Il suo uso è così problematico che, negli ultimi tempi,
è finito pressoché nel dimenticatoio per essere sostituito
con altri di più certa e intuitiva funzione (come la virgola
o il punto o il due punti).
Questo segno sconta innanzitutto la sua indicazione nominale ibrida
che prende a prestito da altri due segni molto tipizzati (il punto da
un lato e la virgola dall’altra) il proprio nome ambiguo dando
così l’impressione di non essere né l’uno,
né l’altra, ma qualcosa di mezzo, di sfuggente e di non
chiara collocazione. Un segno ‘diverso’ dunque, che rischia
di essere per questo discriminato perché non meglio conosciuto.
Anche perché, a ben vedere, la virgola unisce e il punto separa,
la virgola è la pausa (più breve) in cui si trattiene
il fiato, il punto la pausa silenziosa (più
lunga) dove il respiro è libero da vincoli di lettura (si può
pensare a quello che si è letto, a quello che si leggerà).
Il segno sembra dunque più un ossimoro da interpunzione che un
preciso referente su cui fare affidamento anche se forse non potrebbe
arrogarsi neppure il diritto di essere un ‘puro’ ossimoro
vista la congiunzione e tra i due termini che smorza ogni antitesi creando
piuttosto due livelli complanari di lavoro (il punto e la virgola).
Questa complicità di fondo non autorizza però a ritenere
che il valore del punto e virgola sia la sommatoria dei due segni di
cui sembrerebbe condividere il terreno (non si può avere una
pausa più lunga del punto, nemmeno di quello a capo)
aprendo anzi la strada a pensare che si tratti semmai di un ‘seme’
che indica qualcosa di nuovo e di differente.
Ma a parte questa natalità anfibia che lo contraddistingue va
senza dubbio osservato che il punto e virgola esprime innanzitutto una
pausa (che è poi la funzione di base di tutti i segni di interpunzione
compresi il punto di domanda e quello esclamativo che rispettivamente
altro non sono se non una pausa di curiosità in attesa di una
risposta e una pausa di meraviglia) e come durata di pausa si colloca
dopo la virgola, dopo il due punti, ma prima del punto.

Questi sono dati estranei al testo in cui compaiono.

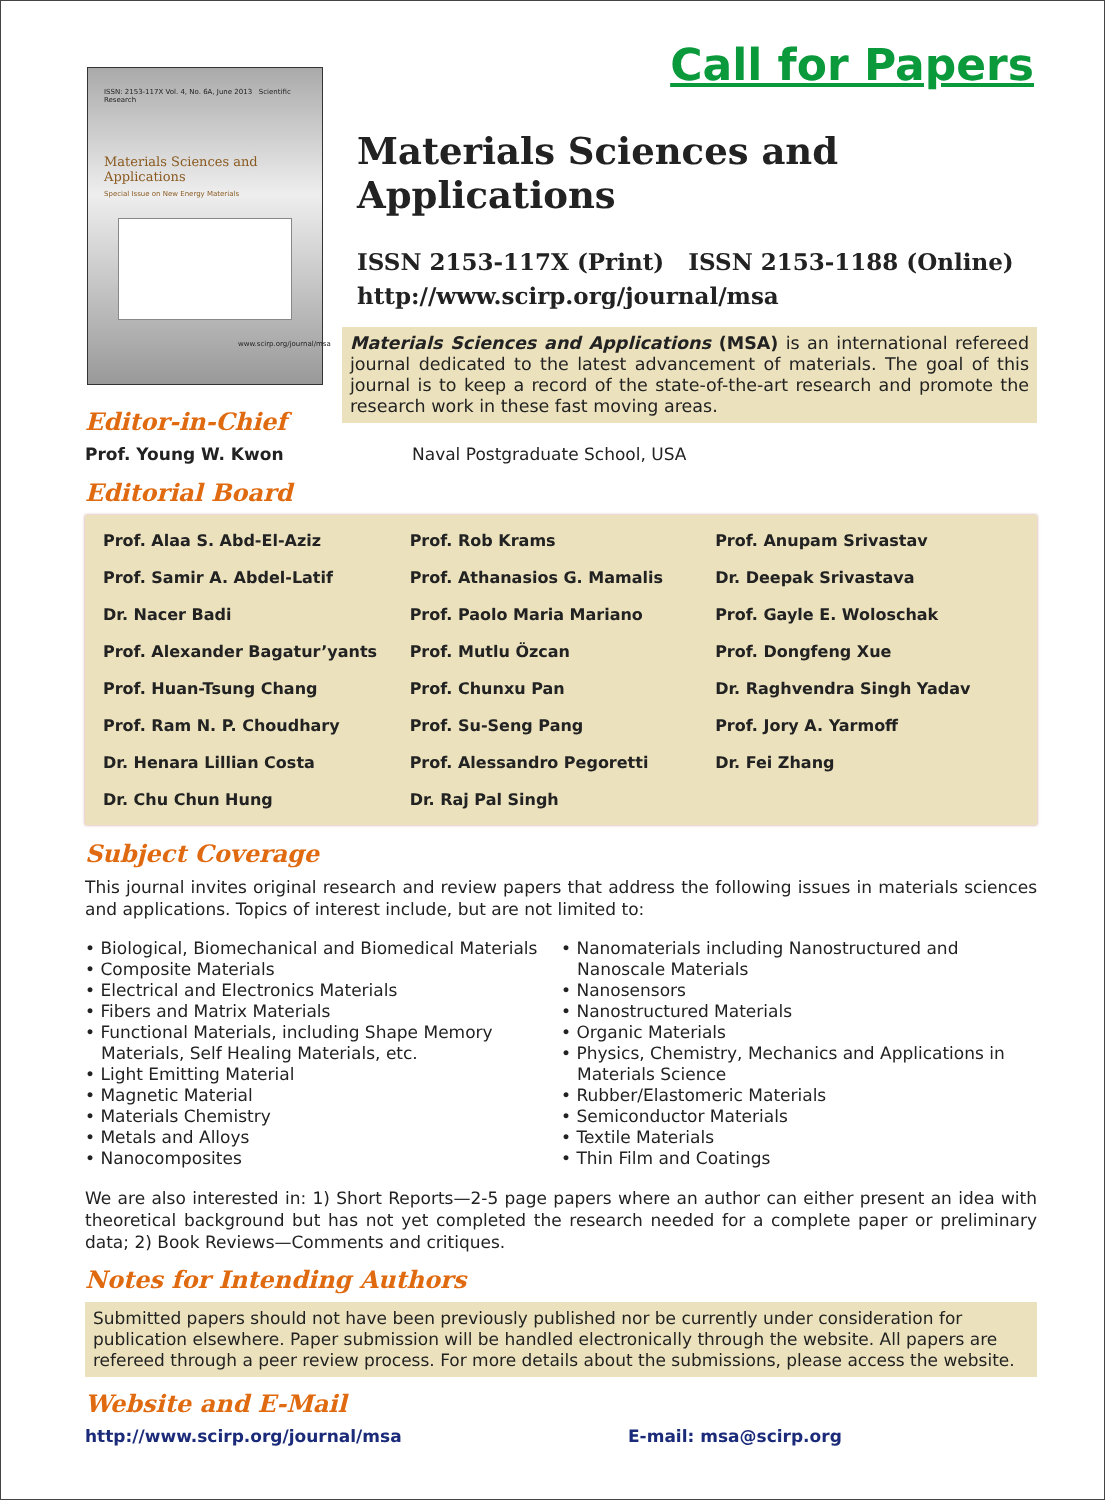Call for Papers
ISSN: 2153-117X Vol. 4, No. 6A, June 2013 Scientific Research
Materials Sciences and Applications
Special Issue on New Energy Materials
www.scirp.org/journal/msa
Materials Sciences and Applications
ISSN 2153-117X (Print) ISSN 2153-1188 (Online)
http://www.scirp.org/journal/msa
Materials Sciences and Applications (MSA) is an international refereed journal dedicated to the latest advancement of materials. The goal of this journal is to keep a record of the state-of-the-art research and promote the research work in these fast moving areas.
Editor-in-Chief
Prof. Young W. Kwon Naval Postgraduate School, USA
Editorial Board
| Prof. Alaa S. Abd-El-Aziz | Prof. Rob Krams | Prof. Anupam Srivastav |
| Prof. Samir A. Abdel-Latif | Prof. Athanasios G. Mamalis | Dr. Deepak Srivastava |
| Dr. Nacer Badi | Prof. Paolo Maria Mariano | Prof. Gayle E. Woloschak |
| Prof. Alexander Bagatur’yants | Prof. Mutlu Özcan | Prof. Dongfeng Xue |
| Prof. Huan-Tsung Chang | Prof. Chunxu Pan | Dr. Raghvendra Singh Yadav |
| Prof. Ram N. P. Choudhary | Prof. Su-Seng Pang | Prof. Jory A. Yarmoff |
| Dr. Henara Lillian Costa | Prof. Alessandro Pegoretti | Dr. Fei Zhang |
| Dr. Chu Chun Hung | Dr. Raj Pal Singh | |
Subject Coverage
This journal invites original research and review papers that address the following issues in materials sciences and applications. Topics of interest include, but are not limited to:
• Biological, Biomechanical and Biomedical Materials
• Composite Materials
• Electrical and Electronics Materials
• Fibers and Matrix Materials
• Functional Materials, including Shape Memory Materials, Self Healing Materials, etc.
• Light Emitting Material
• Magnetic Material
• Materials Chemistry
• Metals and Alloys
• Nanocomposites
• Nanomaterials including Nanostructured and Nanoscale Materials
• Nanosensors
• Nanostructured Materials
• Organic Materials
• Physics, Chemistry, Mechanics and Applications in Materials Science
• Rubber/Elastomeric Materials
• Semiconductor Materials
• Textile Materials
• Thin Film and Coatings
We are also interested in: 1) Short Reports—2-5 page papers where an author can either present an idea with theoretical background but has not yet completed the research needed for a complete paper or preliminary data; 2) Book Reviews—Comments and critiques.
Notes for Intending Authors
Submitted papers should not have been previously published nor be currently under consideration for publication elsewhere. Paper submission will be handled electronically through the website. All papers are refereed through a peer review process. For more details about the submissions, please access the website.
Website and E-Mail
http://www.scirp.org/journal/msa E-mail: msa@scirp.org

C’è meno inerzia infatti nel due punti rispetto al punto
e virgola, in quanto il due punti separa brevemente la frase principale
(a monte del segno) da quella successiva che ne è la diretta
prosecuzione (consecutiva). La parte antecedente è come se ‘cadesse’
in quella a valle che la spiega in una sorta di epifania semantica,
anche se a essere introdotto fosse addirittura un discorso diretto (ma
di questo se ne parlerà a proposito del due punti).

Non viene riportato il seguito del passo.